== DATASET ENTRIES ==

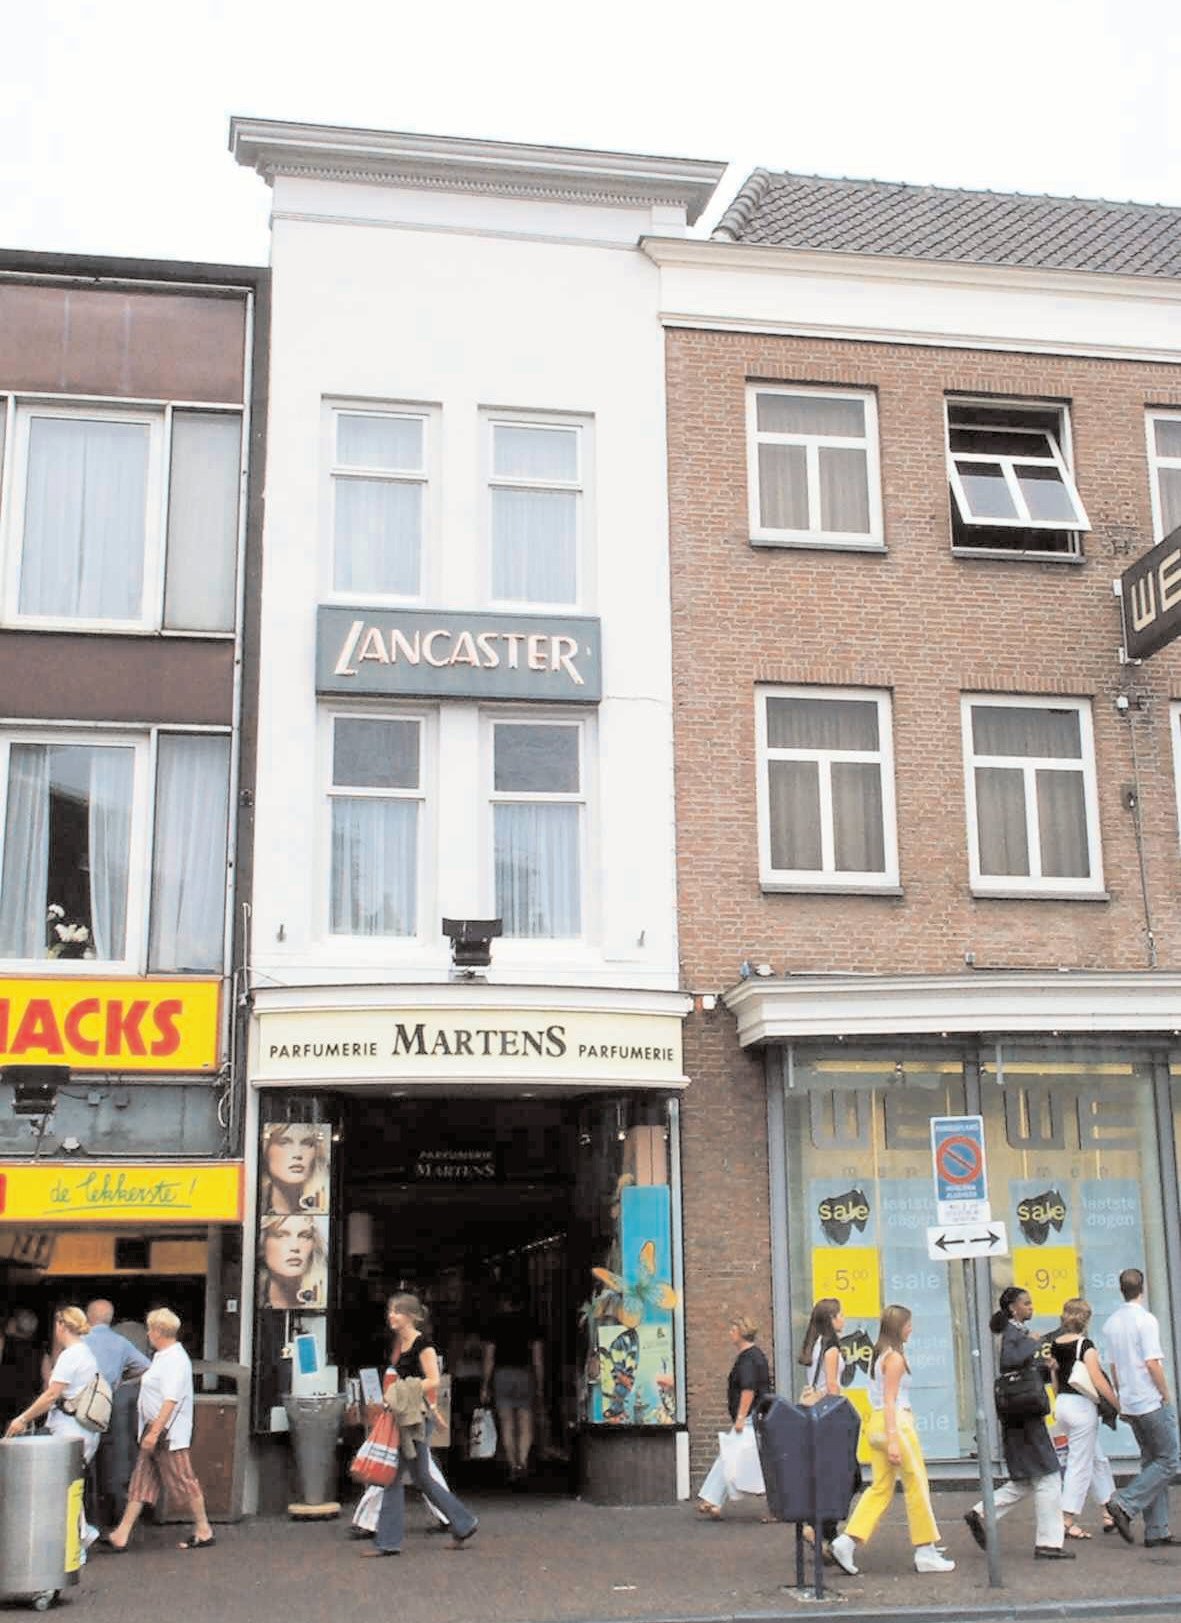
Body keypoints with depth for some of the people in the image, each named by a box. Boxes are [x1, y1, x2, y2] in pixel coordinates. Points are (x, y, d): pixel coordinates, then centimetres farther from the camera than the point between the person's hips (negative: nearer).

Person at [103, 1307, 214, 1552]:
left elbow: (170, 1400, -25)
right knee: (141, 1480, 8)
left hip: (169, 1432, -11)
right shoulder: (163, 1357, 15)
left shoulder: (175, 1360, -18)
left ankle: (204, 1531, 10)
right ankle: (121, 1535, 9)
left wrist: (154, 1432, -28)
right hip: (154, 1430, 11)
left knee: (183, 1481, -2)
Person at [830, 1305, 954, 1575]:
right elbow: (890, 1400, -18)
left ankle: (847, 1541, -1)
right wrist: (893, 1440, -22)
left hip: (876, 1422, 9)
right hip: (896, 1423, -9)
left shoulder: (878, 1355, 15)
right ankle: (926, 1553, 10)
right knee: (917, 1486, 2)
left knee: (880, 1487, 9)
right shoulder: (895, 1357, -12)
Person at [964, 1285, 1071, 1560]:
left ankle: (980, 1514, 13)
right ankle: (1048, 1543, 3)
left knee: (1025, 1481, 14)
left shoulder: (1019, 1332, 17)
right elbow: (1008, 1360, -33)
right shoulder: (1013, 1334, -13)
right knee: (1048, 1478, -3)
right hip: (1024, 1418, -10)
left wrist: (1046, 1367, 5)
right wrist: (1033, 1344, -22)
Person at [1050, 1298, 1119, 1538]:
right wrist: (1119, 1405, -10)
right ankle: (1068, 1521, 1)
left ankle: (1109, 1513, 25)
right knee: (1080, 1465, 0)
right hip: (1081, 1406, -7)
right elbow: (1098, 1381, -18)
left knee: (1098, 1459, 19)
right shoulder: (1085, 1344, -14)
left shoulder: (1053, 1344, 6)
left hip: (1062, 1404, 7)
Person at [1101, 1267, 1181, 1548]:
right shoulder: (1145, 1319, -13)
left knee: (1151, 1461, 12)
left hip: (1129, 1404, 8)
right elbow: (1152, 1363, -18)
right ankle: (1125, 1504, -12)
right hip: (1151, 1402, -8)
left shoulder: (1111, 1323, 10)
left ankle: (1156, 1531, 10)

===

WHAT IS BEING ASKED:
Reproduce every one of the lines above word for word, omitting the picture.

EXERCISE ANSWER:
Body keypoints with depth for some of the people in the image, each named by a box. Boxes are [x1, y1, x2, y2] in pixel coordinates. Points are (x, y, d): pixel coordinates, then centimetres farther from the camera than the point between the person's hips (negative: nearer).

Person at [103, 1307, 214, 1552]:
left elbow: (170, 1400, -25)
right knee: (141, 1480, 8)
left hip: (169, 1432, -11)
right shoulder: (163, 1357, 15)
left shoulder: (175, 1360, -18)
left ankle: (204, 1531, 10)
right ankle: (121, 1535, 9)
left wrist: (154, 1432, -28)
right hip: (154, 1430, 11)
left knee: (183, 1481, -2)
Person at [830, 1305, 954, 1575]:
right elbow: (890, 1400, -18)
left ankle: (847, 1541, -1)
right wrist: (893, 1440, -22)
left hip: (876, 1422, 9)
right hip: (896, 1423, -9)
left shoulder: (878, 1355, 15)
right ankle: (926, 1553, 10)
right knee: (917, 1486, 2)
left knee: (880, 1487, 9)
right shoulder: (895, 1357, -12)
Person at [964, 1285, 1071, 1560]:
left ankle: (980, 1514, 13)
right ankle: (1048, 1543, 3)
left knee: (1025, 1481, 14)
left shoulder: (1019, 1332, 17)
right elbow: (1008, 1360, -33)
right shoulder: (1013, 1334, -13)
right knee: (1048, 1478, -3)
right hip: (1024, 1418, -10)
left wrist: (1046, 1367, 5)
right wrist: (1033, 1344, -22)
Person at [1050, 1298, 1119, 1538]:
right wrist: (1119, 1405, -10)
right ankle: (1068, 1521, 1)
left ankle: (1109, 1513, 25)
right knee: (1080, 1465, 0)
right hip: (1081, 1406, -7)
right elbow: (1098, 1381, -18)
left knee: (1098, 1459, 19)
right shoulder: (1085, 1344, -14)
left shoulder: (1053, 1344, 6)
left hip: (1062, 1404, 7)
Person at [1101, 1267, 1181, 1548]:
right shoulder: (1145, 1319, -13)
left knee: (1151, 1461, 12)
left hip: (1129, 1404, 8)
right elbow: (1152, 1363, -18)
right ankle: (1125, 1504, -12)
right hip: (1151, 1402, -8)
left shoulder: (1111, 1323, 10)
left ankle: (1156, 1531, 10)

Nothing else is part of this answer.